Retrieve the current status and details of a verification record.

verification_idstring*Verification ID (starts with "vrf_")

verify_check

Run programmatic verification on a submitted proof. Auto-verifies tx_signature and computation types; others return manual_review_required.
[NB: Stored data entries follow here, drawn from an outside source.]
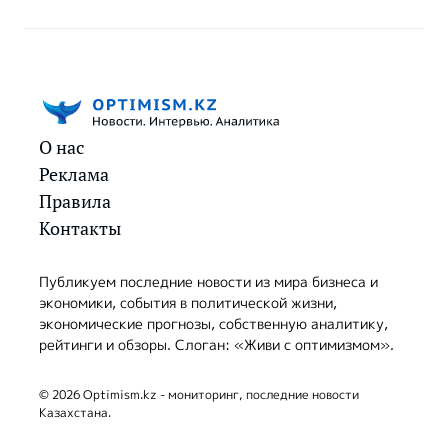
О нас
Реклама
Правила
Контакты
Публикуем последние новости из мира бизнеса и
экономики, события в политической жизни,
экономические прогнозы, собственную аналитику,
рейтинги и обзоры. Слоган: «Живи с оптимизмом».
© 2026 Optimism.kz - мониторинг, последние новости
Казахстана.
verification_idstring*Verification ID (starts with "vrf_")

Verification API

The Verification API (VaaS) provides standalone proof verification with on-chain hash anchoring. Use it independently or alongside escrow — no task or USDC required.

How it works

1

Submit Proof

POST proof payload to /v1/verify/submit. Get a verification_id, SHA-256 proof_hash, and status.

2

On-Chain Anchor

Proof hash is written to Solana via a memo transaction, producing an immutable chain_tx reference.

3

Programmatic Check

Call /v1/verify/:id/check. tx_signature and computation proofs are auto-verified; others return manual_review_required.

Proof Types

TypeAuto-CheckPayload Fields
computationverified / failedinput, inputHash, output, outputHash
tx_signatureverified / failedsignature, chain (optional)
api_responseverified (GET) / manualurl, method, expectedStatus (optional)
contentmanual_review_requiredcontentHash, contentType, body
mediamanual_review_requiredurl, contentType, bytes
custommanual_review_requiredAny key-value pairs

MCP Tools

ToolDescription
verify_submitSubmit proof payload, receive verification_id + proof_hash
verify_statusFetch verification record by ID
verify_checkRun programmatic check on a submitted proof

Rate Limits

100 requests per hour per API key. Rate-limited requests return HTTP 429.

Architecture

AgentLedger uses a relayed transaction model. The agent never needs SOL for gas.

Agent / MCP Client
  │
  │  1. Call build_tx tool (e.g. task_create.build_tx)
  ▼
AgentLedger API  (hosted Lambda)
  │
  │  2. Returns unsigned tx (base64) + txIntentId
  │     Relayer is fee-payer, agent is required signer
  ▼
Agent / MCP Client
  │
  │  3. Sign tx with agent wallet
  │  4. Call submit_signed_transaction
  ▼
AgentLedger API
  │
  │  5. Verify signature, relay to Solana RPC
  ▼
Solana (Devnet / Mainnet)
  │
  │  Escrow PDA holds USDC
  │  Proof hashes stored on-chain
  ▼
Settlement (release / dispute / cancel)

Key Design Decisions

  • Relayed transactions — agents never need SOL for gas fees.
  • txIntentId binding — prevents replay and ensures transaction integrity.
  • Proof media in private S3, hashes on-chain — privacy + verifiability.
  • Optimistic verification — 24-hour dispute window, then auto-release.
  • USDC-first — stable settlement, no token price risk.